• BRIEF
Copy each line below that contains "cyan".

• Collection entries
+ + + + +
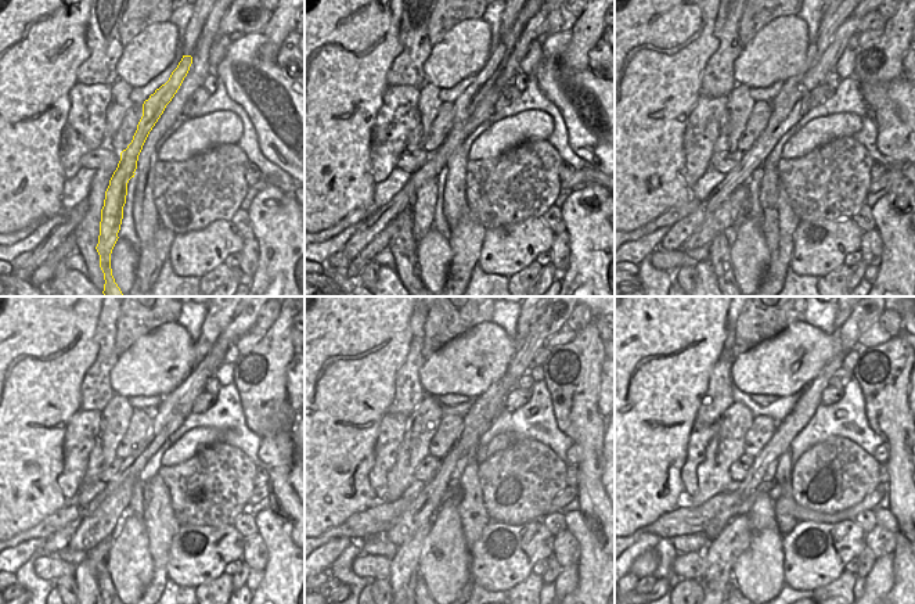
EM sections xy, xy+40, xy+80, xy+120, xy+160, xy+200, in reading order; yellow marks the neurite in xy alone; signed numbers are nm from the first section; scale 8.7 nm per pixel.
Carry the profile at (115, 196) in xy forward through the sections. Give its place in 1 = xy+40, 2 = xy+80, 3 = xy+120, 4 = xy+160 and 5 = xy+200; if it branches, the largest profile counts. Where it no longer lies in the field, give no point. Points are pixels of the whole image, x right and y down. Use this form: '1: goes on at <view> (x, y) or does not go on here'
1: goes on at xy+40 (465, 104)
2: goes on at xy+80 (835, 14)
3: goes on at xy+120 (213, 324)
4: goes on at xy+160 (523, 324)
5: goes on at xy+200 (838, 324)

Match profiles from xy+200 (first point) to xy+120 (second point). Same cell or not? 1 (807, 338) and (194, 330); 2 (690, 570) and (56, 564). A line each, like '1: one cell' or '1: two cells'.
1: two cells
2: one cell

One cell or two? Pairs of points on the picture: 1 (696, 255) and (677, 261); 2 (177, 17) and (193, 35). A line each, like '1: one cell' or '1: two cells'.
1: two cells
2: two cells

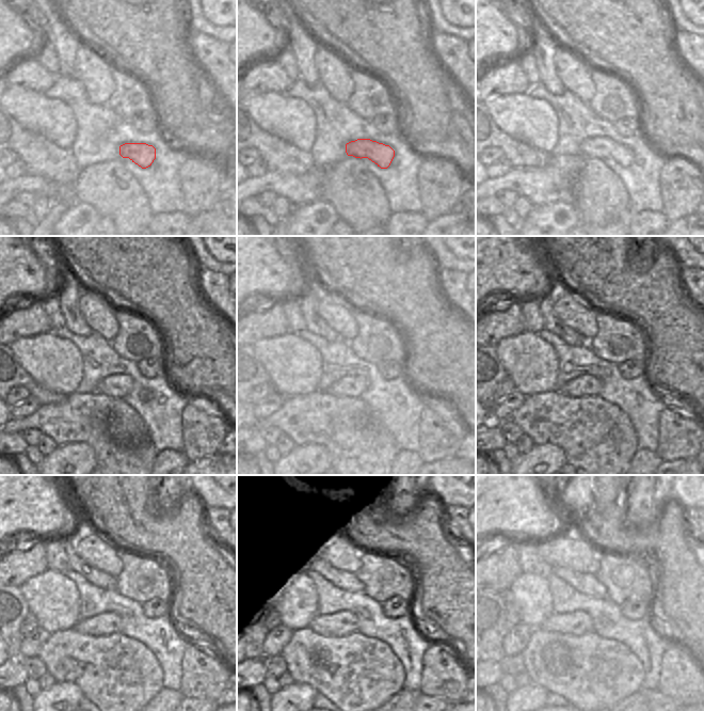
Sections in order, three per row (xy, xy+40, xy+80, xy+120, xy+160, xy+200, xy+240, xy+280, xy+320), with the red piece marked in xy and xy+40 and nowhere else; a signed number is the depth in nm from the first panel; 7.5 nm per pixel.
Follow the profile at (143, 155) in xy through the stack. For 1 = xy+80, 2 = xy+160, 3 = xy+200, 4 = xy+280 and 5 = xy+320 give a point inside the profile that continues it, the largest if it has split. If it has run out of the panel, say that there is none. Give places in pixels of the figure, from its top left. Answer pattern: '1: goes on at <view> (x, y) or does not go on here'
1: goes on at xy+80 (600, 147)
2: goes on at xy+160 (349, 385)
3: goes on at xy+200 (585, 385)
4: goes on at xy+280 (341, 623)
5: goes on at xy+320 (578, 622)

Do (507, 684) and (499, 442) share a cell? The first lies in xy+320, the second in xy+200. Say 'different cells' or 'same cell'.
different cells

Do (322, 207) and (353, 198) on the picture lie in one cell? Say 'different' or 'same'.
different

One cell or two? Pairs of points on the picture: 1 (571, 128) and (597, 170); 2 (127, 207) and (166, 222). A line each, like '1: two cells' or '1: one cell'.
1: two cells
2: two cells

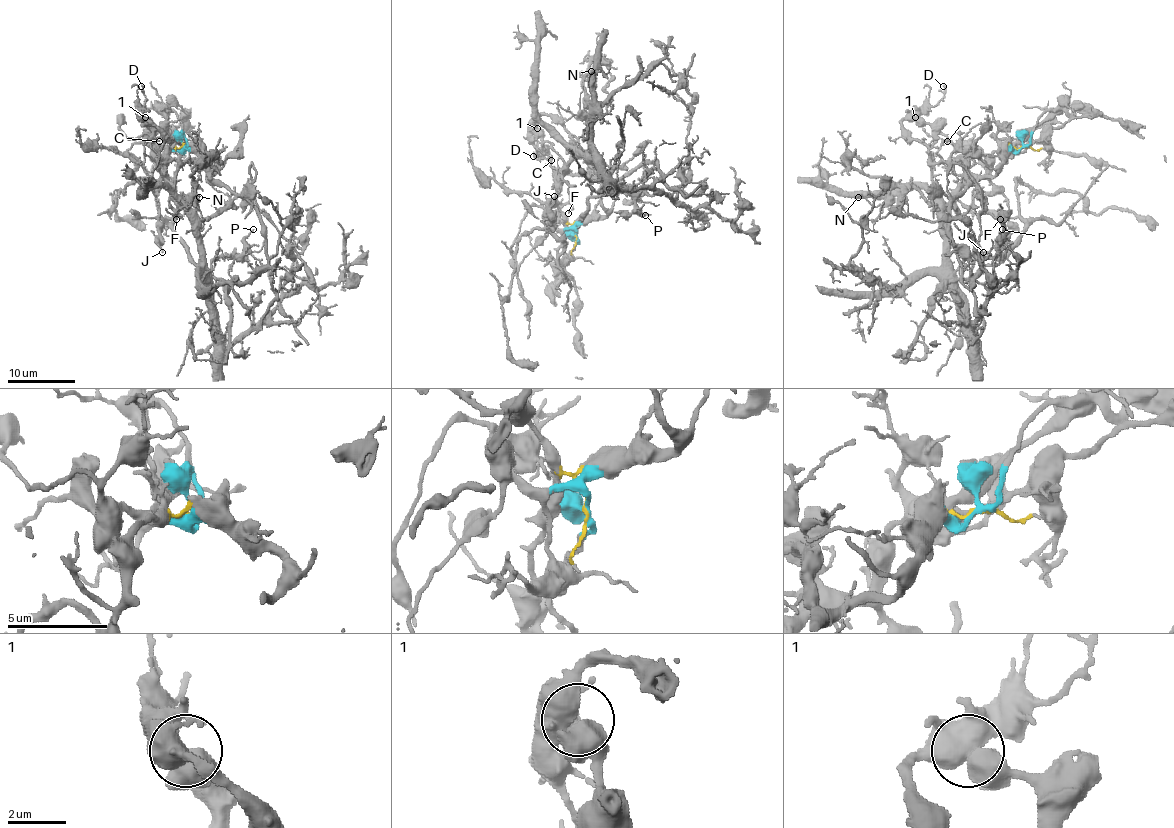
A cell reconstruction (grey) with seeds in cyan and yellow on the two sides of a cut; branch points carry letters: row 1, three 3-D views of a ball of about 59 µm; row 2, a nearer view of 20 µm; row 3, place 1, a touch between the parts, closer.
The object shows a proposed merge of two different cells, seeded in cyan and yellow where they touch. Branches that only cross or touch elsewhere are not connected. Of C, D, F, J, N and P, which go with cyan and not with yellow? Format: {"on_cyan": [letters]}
+ + + + +
• ANSWER TO THE EXERCISE
A cell reconstruction (grey) with seeds in cyan and yellow on the two sides of a cut; branch points carry letters: row 1, three 3-D views of a ball of about 59 µm; row 2, a nearer view of 20 µm; row 3, place 1, a touch between the parts, closer.
The object shows a proposed merge of two different cells, seeded in cyan and yellow where they touch. Branches that only cross or touch elsewhere are not connected. Of C, D, F, J, N and P, which go with cyan and not with yellow? Format: {"on_cyan": [letters]}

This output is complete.